* EXTRACTED TEXT *
== Segment start ==

There were some heroic efforts to grapple with the multiple systems coordination issue — examples such as the Robertson Ward / Inland Steel entry to the 1960’s California School Systems development competition, (I worked in Ward’s office trying to design a flexible multiple service system for a College Science building) or Fritz Haller’s computer program for designing coordinated layouts of highly complex service systems for research buildings. They resulted in designs so impressively complex that the intended flexibility was never practically achieved, the manuals unread and soon forgotten. There was the legendary story about a researcher trying to follow up on the use of one of the California School Systems buildings, explaining the concept to a principal who had come to office some years after the initial construction. The principal, excited by the idea of e.g. movable partitions etc. exclaimed how he would love to have such a building — with the researcher replying “But sir, you are sitting in one!”

So the spectacle of efforts to harness the logic and beauty of geometric structures for the task of designing approaches to planning, collaboration, conflict resolution etc. raises some questions that should be examined and answered, explained, before turning those analogies into societal practice and decisions at large scale. What, specifically, is the point of those analogies, the justification for their transfer to these social realms?

– The literal application of analogy features to the other system?
– Ensuring validity of systems designs by testing them against certain features of the stable, beautiful, adaptive geometric systems? (which features?)
– Ensuring validity by drawing design ideas from ‘nature’s systems (in this case, geometry as a natural system)?
– Drawing inspiration and motivation from the geometric systems to pursue corresponding truth, beauty, logic, adaptability and strength in our designs?

== Segment end ==

* EXCERPTED RECORDS *
== Segment start ==

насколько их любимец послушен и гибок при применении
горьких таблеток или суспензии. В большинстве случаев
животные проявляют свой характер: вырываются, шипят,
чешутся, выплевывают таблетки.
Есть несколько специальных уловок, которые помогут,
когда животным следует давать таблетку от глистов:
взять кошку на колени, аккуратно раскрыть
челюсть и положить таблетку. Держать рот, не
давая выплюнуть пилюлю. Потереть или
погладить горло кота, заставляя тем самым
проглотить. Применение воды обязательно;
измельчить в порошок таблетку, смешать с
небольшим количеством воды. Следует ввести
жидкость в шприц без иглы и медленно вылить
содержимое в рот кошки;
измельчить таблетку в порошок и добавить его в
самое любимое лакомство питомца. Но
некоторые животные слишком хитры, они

== Segment end ==

* DIRECTIVE A *
Please take the entries from their first line through the line containing "Есть несколько специальных" and write that part out again, substituting "мяукают" for "шипят" and leaving everything else unchanged.
* DIRECTIVE B *
Pick up the text on transferring geometric analogies to social planning and continue it from its last line.
The text and the entries have nothing to do with each other.

* WRITTEN RESPONSE A *
насколько их любимец послушен и гибок при применении
горьких таблеток или суспензии. В большинстве случаев
животные проявляют свой характер: вырываются, мяукают,
чешутся, выплевывают таблетки.
Есть несколько специальных уловок, которые помогут,

* WRITTEN RESPONSE B *
Any of these and other possible rationales may have merit, I’m sure. Some may be more questionable than others — e.g. the design recipe I have heard architecture professors convey to students, of starting a project by selecting some ‘concept’ drawn from nature: A leaf, a sea shell, an open hand, an embrace? Then developing the further design of the building based on that concept, which will remain as an invisible ‘secret’ lending some depth or validity to the design…

What I would like to see is some demonstration, elaboration of the rationale for whichever of these ideas is at the base of this strategy. Explanations in the face of skeptical questions such as those I learned to ask about those efforts to make the logic of single systems, e.g. geometry, the basis for the entire enterprise of architectural design. I would like to see examples of features that justify and elucidate the usefulness and validity of the application of the analogy to the respective consulting approach.

Without such explanations — the very appeal and intricacy of the geometric system does not count! — there remain traces of suspicion. Of superstitious fads that replace the hard work of analysis, reasoning, deliberation with shortcut ‘rules of thumb’ (rather than brain…) and incantations of magic. Mystery, yes: design of decision patterns users/viewers can ‘discover’ and make part of their own ‘making’ (appropriation) and acceptance of the design. But ‘magic’ by analogy as a marketing and selling tool? Whiffs of of snake oil. And the sloppy models of crooked pipe cleaners showing tetrahedron structures? The goddess of geometry would be offended.